Exercise goal →
The first line of the entries is where the copy starts and the line with "ar Tırnak Sanatı, Dikiş, Düğün Dekorasyo" is where it ends; set down each line exactly, both ends included, and drop pictures.

***

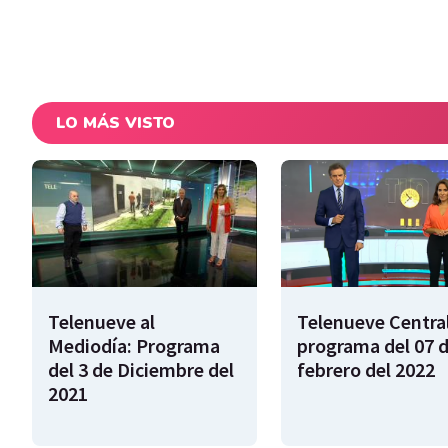
LO MÁS VISTO
Telenueve al
Telenueve Central
Mediodía: Programa
programa del 07 
del 3 de Diciembre del
febrero del 2022
2021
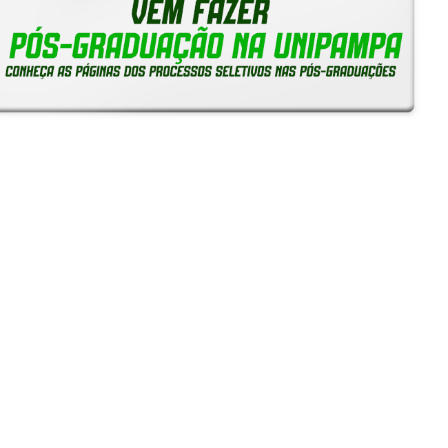
Reitoria em Ação
Notícias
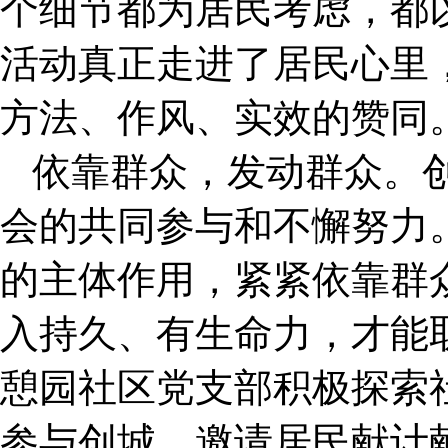
个细节都为居民考虑，都
活动真正走进了居民心里
方法、作风、实效的赞同
依靠群众，发动群众。
会的共同参与和不懈努力
的主体作用，紧紧依靠群
入持久、有生命力，才能
憩园社区党支部积极探索
参与创城，邀请居民献计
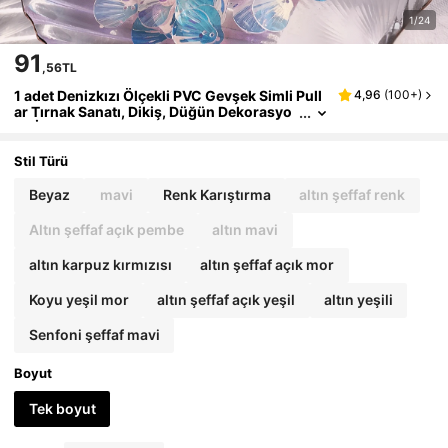
1/24
91
,56TL
1 adet Denizkızı Ölçekli PVC Gevşek Simli Pull
4,96
(
100+
)
ar Tırnak Sanatı, Dikiş, Düğün Dekorasyo
nu İçin, Yaklaşık 12g/120 adet, Kendin Yap
Dekorasyonu, Sevgililer Günü, Cosplay ve Pa
skalya İçin Uygundur
Stil Türü
Beyaz
mavi
Renk Karıştırma
altın şeffaf renk
Altın şeffaf açık pembe
altın mavi
altın karpuz kırmızısı
altın şeffaf açık mor
Koyu yeşil mor
altın şeffaf açık yeşil
altın yeşili
Senfoni şeffaf mavi
Boyut
Tek boyut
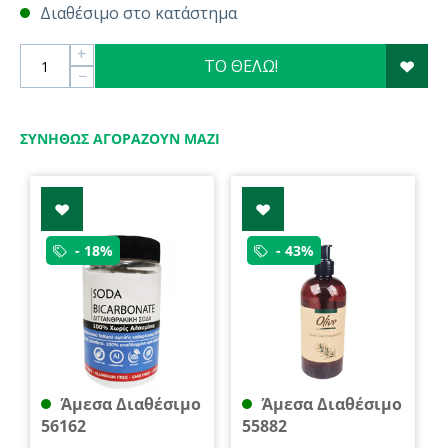
Διαθέσιμο στο κατάστημα
+
ΤΟ ΘΕΛΩ!
−
ΣΥΝΉΘΩΣ ΑΓΟΡΆΖΟΥΝ ΜΑΖΊ
- 18%
- 43%
Άμεσα Διαθέσιμο
Άμεσα Διαθέσιμο
56162
55882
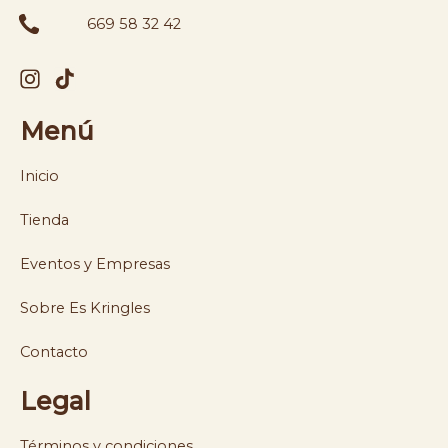
669 58 32 42
Menú
Inicio
Tienda
Eventos y Empresas
Sobre Es Kringles
Contacto
Legal
Términos y condiciones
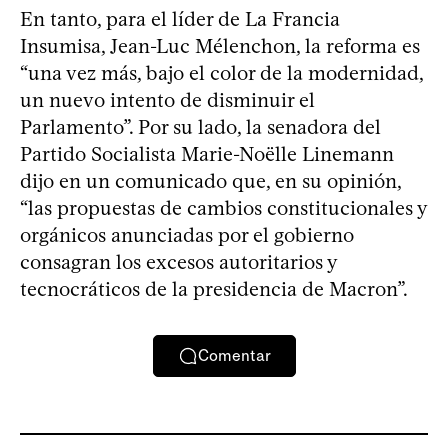
En tanto, para el líder de La Francia
Insumisa, Jean-Luc Mélenchon, la reforma es
“una vez más, bajo el color de la modernidad,
un nuevo intento de disminuir el
Parlamento”. Por su lado, la senadora del
Partido Socialista Marie-Noëlle Linemann
dijo en un comunicado que, en su opinión,
“las propuestas de cambios constitucionales y
orgánicos anunciadas por el gobierno
consagran los excesos autoritarios y
tecnocráticos de la presidencia de Macron”.
Comentar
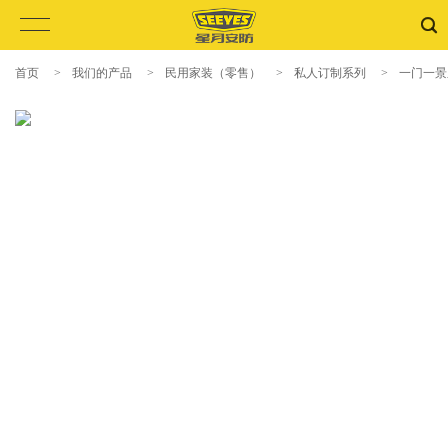
首页
>
我们的产品
>
民用家装（零售）
>
私人订制系列
>
一门一景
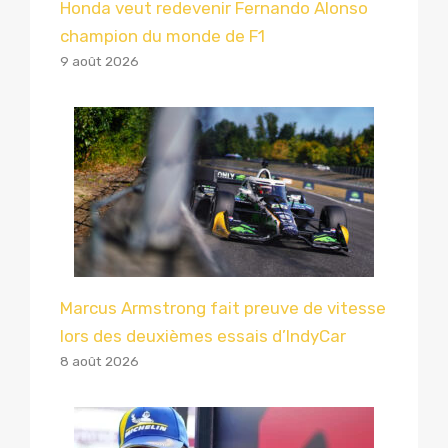
Honda veut redevenir Fernando Alonso
champion du monde de F1
9 août 2026
Marcus Armstrong fait preuve de vitesse
lors des deuxièmes essais d’IndyCar
8 août 2026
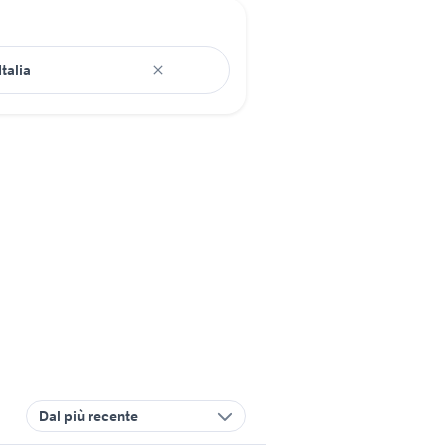
Dal più recente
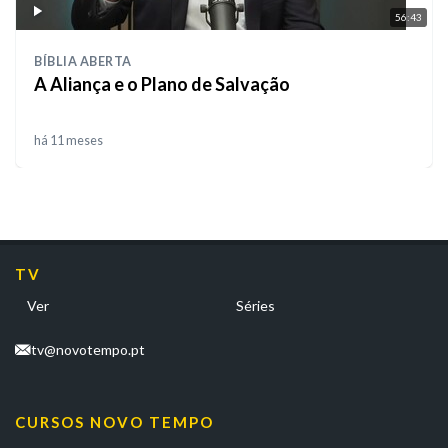
56:43
BÍBLIA ABERTA
A Aliança e o Plano de Salvação
há 11 meses
TV
Ver
Séries
tv@novotempo.pt
CURSOS NOVO TEMPO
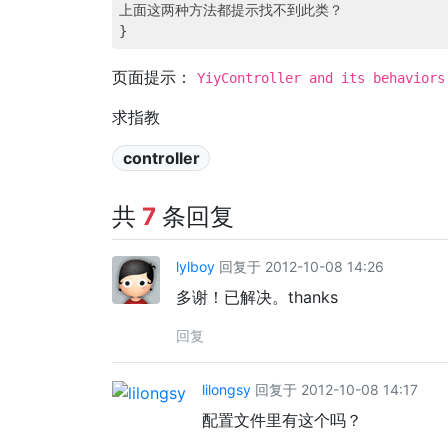
上面这两种方法都提示找不到此类？

页面提示：
YiyController and its behaviors
求指教
controller
共
7
条回复
lylboy
回复于 2012-10-08 14:26
多谢！已解决。thanks
回复
lilongsy
回复于 2012-10-08 14:17
配置文件里有这个吗？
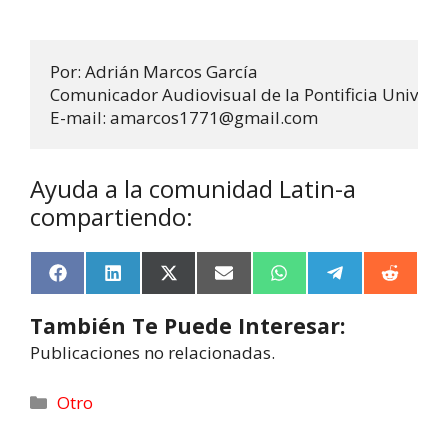
Por: Adrián Marcos García

Comunicador Audiovisual de la Pontificia Universi
E-mail: amarcos1771@gmail.com
Ayuda a la comunidad Latin-a
compartiendo:
F
L
X
E
W
T
R
a
i
(
m
h
e
e
c
n
T
a
a
l
d
También Te Puede Interesar:
e
k
w
i
t
e
d
b
e
i
l
s
g
i
Publicaciones no relacionadas.
o
d
t
A
r
t
o
I
t
p
a
k
n
e
p
m
Otro
r
)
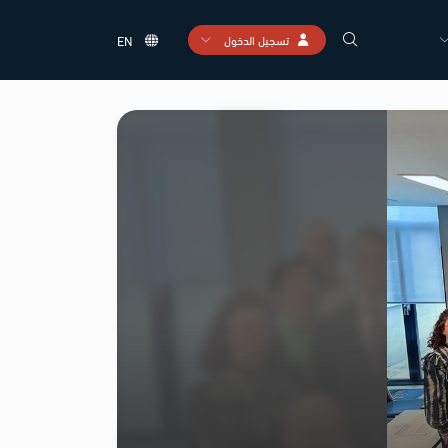
تسجيل الدخول
EN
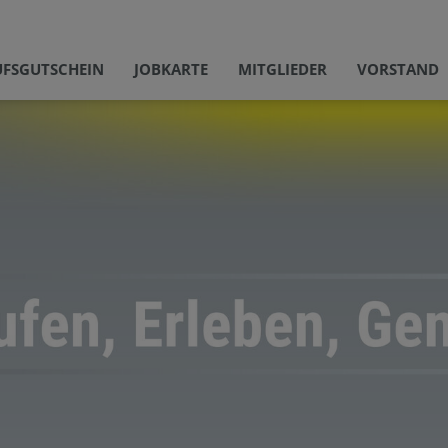
UFSGUTSCHEIN
JOBKARTE
MITGLIEDER
VORSTAND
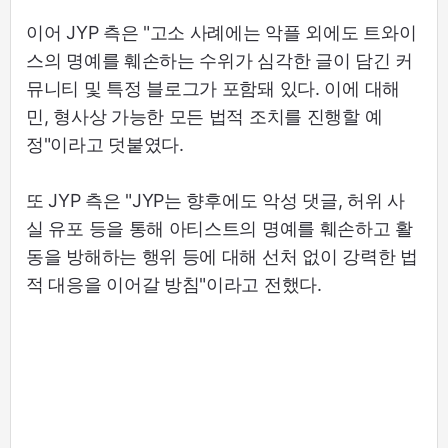
이어 JYP 측은 "고소 사례에는 악플 외에도 트와이
스의 명예를 훼손하는 수위가 심각한 글이 담긴 커
뮤니티 및 특정 블로그가 포함돼 있다. 이에 대해
민, 형사상 가능한 모든 법적 조치를 진행할 예
정"이라고 덧붙였다.
또 JYP 측은 "JYP는 향후에도 악성 댓글, 허위 사
실 유포 등을 통해 아티스트의 명예를 훼손하고 활
동을 방해하는 행위 등에 대해 선처 없이 강력한 법
적 대응을 이어갈 방침"이라고 전했다.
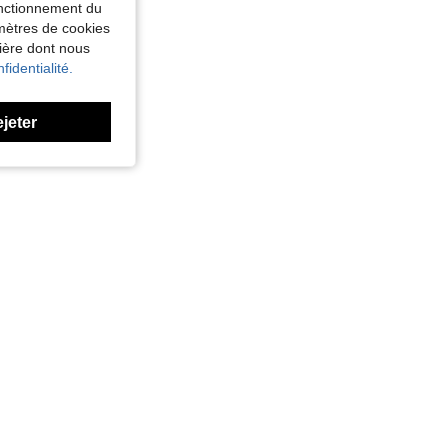
fonctionnement du
amètres de cookies
nière dont nous
fidentialité.
ejeter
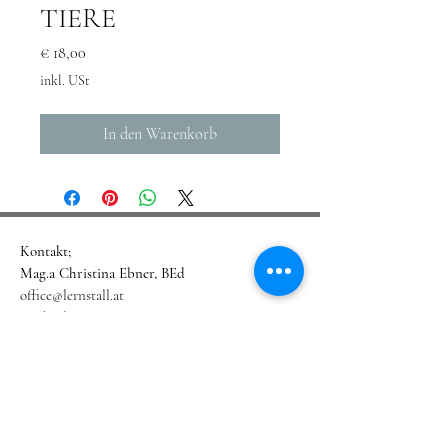
TIERE
Preis
€ 18,00
inkl. USt
In den Warenkorb
Kontakt;
Mag.a Christina Ebner, BEd
office@lernstall.at
Marktplatz 24
2380 Perchtoldsdorf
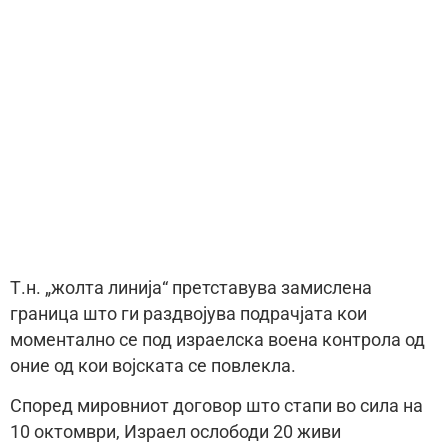
Т.н. „жолта линија“ претставува замислена
граница што ги раздвојува подрачјата кои
моментално се под израелска воена контрола од
оние од кои војската се повлекла.
Според мировниот договор што стапи во сила на
10 октомври, Израел ослободи 20 живи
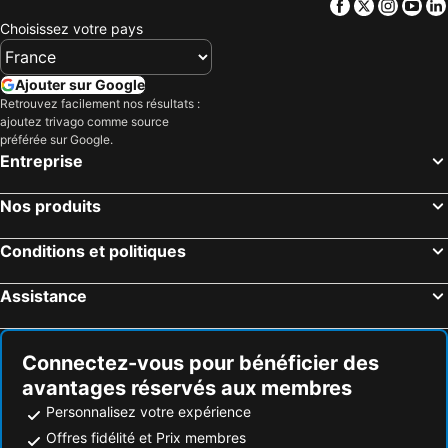
Facebook
Twitter
Insta
Yo
Greenville, Maine Hôtels
Rangeley, Maine Hôtels
Choisissez votre pays
Bangor, Maine Hôtels
Belfast, Maine Hôtels
Carrabassett Valley, Maine Hôtels
Millinocket, Maine Hôtels
Ajouter sur Google
Retrouvez facilement nos résultats :
Myrtle Beach, Caroline du Sud Hôtels
Panama City Beach, Floride Hôtels
ajoutez trivago comme source
Orlando, Floride Hôtels
Gulf Shores, Alabama Hôtels
préférée sur Google.
Entreprise
New York, New York Hôtels
Destin, Floride Hôtels
Miami, Floride Hôtels
Honolulu, Hawaii Hôtels
Nos produits
Gatlinburg, Tennessee Hôtels
Conditions et politiques
Assistance
Connectez-vous pour bénéficier des
avantages réservés aux membres
Personnalisez votre expérience
Offres fidélité et Prix membres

***

Response area →
LO MÁS VISTO
Telenueve al
Telenueve Central
Mediodía: Programa
programa del 07 
del 3 de Diciembre del
febrero del 2022
2021
Reitoria em Ação
Notícias
个细节都为居民考虑，都
活动真正走进了居民心里
方法、作风、实效的赞同
依靠群众，发动群众。
会的共同参与和不懈努力
的主体作用，紧紧依靠群
入持久、有生命力，才能
憩园社区党支部积极探索
参与创城，邀请居民献计
1/24
91
,56TL
1 adet Denizkızı Ölçekli PVC Gevşek Simli Pull
4,96
(
100+
)
ar Tırnak Sanatı, Dikiş, Düğün Dekorasyo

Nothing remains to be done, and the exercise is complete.